President Biden’s reserve fund for enactment of an economic package does not serve any similar procedural purposes, but it allows him to signal his continued support for an economic package without pinning himself down on the details prior to the completion of negotiations. The President’s budget notes that he hopes and expects an economic package to be enacted but does not lock him into any particular dollar level. His budget lists out, in highly abbreviated form, all major elements of last year’s package but does not attempt to parse which ones have more or less chance of moving forward. The list therefore includes some proposals, such as family medical leave, that clearly will not advance, along with others with considerably better chances. Listing family medical leave may not serve any particular purpose, but once the President began opining which proposals are and are not viable, errors and forgone opportunities would have been likely.

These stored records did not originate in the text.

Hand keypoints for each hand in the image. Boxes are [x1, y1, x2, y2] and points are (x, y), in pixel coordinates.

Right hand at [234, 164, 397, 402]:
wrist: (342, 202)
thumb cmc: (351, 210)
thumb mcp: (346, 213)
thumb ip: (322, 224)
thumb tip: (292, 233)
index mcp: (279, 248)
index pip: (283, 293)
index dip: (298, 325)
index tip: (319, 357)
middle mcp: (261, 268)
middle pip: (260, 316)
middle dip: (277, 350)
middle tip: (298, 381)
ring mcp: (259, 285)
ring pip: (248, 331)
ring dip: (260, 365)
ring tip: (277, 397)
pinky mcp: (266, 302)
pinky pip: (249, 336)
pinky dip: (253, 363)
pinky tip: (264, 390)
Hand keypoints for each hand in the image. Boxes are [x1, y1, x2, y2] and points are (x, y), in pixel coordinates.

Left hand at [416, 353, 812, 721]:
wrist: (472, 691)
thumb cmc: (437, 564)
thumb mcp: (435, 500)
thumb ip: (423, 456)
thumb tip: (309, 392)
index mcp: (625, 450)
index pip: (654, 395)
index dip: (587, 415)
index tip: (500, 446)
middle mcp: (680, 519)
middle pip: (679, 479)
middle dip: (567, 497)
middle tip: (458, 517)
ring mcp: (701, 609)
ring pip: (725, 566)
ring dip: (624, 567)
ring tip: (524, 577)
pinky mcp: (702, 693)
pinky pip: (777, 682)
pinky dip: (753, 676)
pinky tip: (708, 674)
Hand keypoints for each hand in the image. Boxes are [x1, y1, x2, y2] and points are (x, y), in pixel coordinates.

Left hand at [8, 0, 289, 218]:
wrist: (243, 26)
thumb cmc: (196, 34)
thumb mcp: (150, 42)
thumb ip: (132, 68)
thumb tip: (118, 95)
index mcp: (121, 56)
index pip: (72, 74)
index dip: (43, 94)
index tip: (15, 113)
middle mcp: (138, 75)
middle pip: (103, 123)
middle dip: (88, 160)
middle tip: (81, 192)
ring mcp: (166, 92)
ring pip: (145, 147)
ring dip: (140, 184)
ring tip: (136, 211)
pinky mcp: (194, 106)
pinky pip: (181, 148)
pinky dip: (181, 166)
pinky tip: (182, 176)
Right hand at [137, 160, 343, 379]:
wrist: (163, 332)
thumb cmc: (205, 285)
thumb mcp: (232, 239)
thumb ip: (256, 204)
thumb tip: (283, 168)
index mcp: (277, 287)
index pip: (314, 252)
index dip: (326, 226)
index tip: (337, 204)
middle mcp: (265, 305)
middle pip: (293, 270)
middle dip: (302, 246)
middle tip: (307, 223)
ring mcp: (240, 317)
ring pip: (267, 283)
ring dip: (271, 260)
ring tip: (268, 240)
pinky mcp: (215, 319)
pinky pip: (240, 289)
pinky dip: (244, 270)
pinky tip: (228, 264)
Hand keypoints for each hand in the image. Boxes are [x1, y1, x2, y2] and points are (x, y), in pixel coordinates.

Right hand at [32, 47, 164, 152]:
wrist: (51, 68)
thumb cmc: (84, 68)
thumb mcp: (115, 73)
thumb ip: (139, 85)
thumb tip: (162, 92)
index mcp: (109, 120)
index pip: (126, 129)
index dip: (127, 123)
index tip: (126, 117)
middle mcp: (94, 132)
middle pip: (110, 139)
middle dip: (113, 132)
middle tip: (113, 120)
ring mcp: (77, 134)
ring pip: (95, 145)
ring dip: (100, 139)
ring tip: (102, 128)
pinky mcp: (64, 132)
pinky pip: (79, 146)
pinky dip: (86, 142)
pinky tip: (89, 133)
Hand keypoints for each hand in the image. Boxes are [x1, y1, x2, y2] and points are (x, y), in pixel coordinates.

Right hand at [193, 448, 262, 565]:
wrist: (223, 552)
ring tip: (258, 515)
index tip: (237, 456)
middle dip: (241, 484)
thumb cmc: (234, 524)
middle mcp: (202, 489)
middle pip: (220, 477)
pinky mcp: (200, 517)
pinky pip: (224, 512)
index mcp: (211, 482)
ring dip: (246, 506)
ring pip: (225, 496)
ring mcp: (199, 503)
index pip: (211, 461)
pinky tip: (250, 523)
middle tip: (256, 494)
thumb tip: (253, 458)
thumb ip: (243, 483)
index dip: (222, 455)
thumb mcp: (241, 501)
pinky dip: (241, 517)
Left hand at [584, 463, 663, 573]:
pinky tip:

Some advocacy groups have misread the inclusion of some proposals that were rejected last year as meaning that the President plans a new battle on their behalf. That is not the case: if those proposals could not move in last year’s much better environment, they certainly will not move now. Should the Democrats retain Congress in November’s midterm elections, these proposals could be part of a new initiative a year from now, especially if the Democrats gain at least one seat in the Senate.
Other advocacy groups have made the opposite error: assuming that omission of detailed arguments for particular elements of last year’s package means that the Administration is losing interest in them. The White House has signaled clearly that this “reserve fund” is a do-no-harm move designed to keep all options open without further inflaming already delicate negotiations about salvaging some of the economic package. Thus, for example, a broad reference to covering the uninsured stands in for several specific proposals that were in last year’s legislation.

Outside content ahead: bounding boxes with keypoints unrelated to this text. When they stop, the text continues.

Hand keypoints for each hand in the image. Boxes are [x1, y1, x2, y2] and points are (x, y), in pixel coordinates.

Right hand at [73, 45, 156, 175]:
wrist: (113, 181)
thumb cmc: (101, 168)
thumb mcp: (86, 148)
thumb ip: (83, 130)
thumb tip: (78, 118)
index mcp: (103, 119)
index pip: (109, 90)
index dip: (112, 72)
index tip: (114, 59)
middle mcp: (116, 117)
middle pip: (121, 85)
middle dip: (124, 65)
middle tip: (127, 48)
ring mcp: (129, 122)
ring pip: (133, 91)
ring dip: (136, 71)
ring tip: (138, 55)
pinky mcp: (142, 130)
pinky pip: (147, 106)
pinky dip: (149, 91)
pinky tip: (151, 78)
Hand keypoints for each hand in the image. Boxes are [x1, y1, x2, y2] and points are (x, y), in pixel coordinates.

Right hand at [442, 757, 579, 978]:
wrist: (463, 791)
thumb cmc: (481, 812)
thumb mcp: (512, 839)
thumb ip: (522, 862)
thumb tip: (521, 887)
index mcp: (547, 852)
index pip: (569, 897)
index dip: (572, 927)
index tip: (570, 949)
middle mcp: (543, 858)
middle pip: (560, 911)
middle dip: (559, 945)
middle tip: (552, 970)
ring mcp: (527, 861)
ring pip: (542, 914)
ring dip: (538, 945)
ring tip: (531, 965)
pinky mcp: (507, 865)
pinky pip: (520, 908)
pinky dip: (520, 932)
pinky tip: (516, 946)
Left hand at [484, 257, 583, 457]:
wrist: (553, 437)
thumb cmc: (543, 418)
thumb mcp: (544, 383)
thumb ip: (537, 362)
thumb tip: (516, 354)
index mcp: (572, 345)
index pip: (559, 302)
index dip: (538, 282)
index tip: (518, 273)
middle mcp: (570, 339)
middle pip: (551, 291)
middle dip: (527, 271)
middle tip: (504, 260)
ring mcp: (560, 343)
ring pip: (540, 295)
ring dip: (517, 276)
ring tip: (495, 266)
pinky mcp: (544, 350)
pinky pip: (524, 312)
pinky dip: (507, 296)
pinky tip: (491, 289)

In addition to setting aside the revenues in last Fall’s House-passed reconciliation bill to pay for the economic package, the President’s budget also proposes other tax increases on upper-income individuals and corporations to fund deficit reduction. Although deficit reduction does not typically excite progressives nearly as much as program expansions, it has become a political inevitability. Since 1981 (and, indeed, well before), conservatives have made deficit reduction an excuse for slashing or eliminating programs that serve low-income people. Enacting significant deficit reduction that increases progressivity therefore can be seen as an investment in preventing future harmful programmatic cuts.
To demonstrate his seriousness about deficit reduction, the President did not include any of last Fall’s House-passed revenue increases in his separate proposal for deficit reduction. Nonetheless, any of the revenue measures that Democratic negotiators accept will almost certainly be inserted into the economic package that passes on the reconciliation legislation that previously carried Build Back Better.
Presidents’ budget proposals cannot, by themselves, transform the country. They can, however, bring attention to important needs and opportunities. And they should certainly avoid gratuitous concessions that undermine the President’s agenda. By those measures, President Biden’s fiscal year 2023 budget proposal is an unqualified success.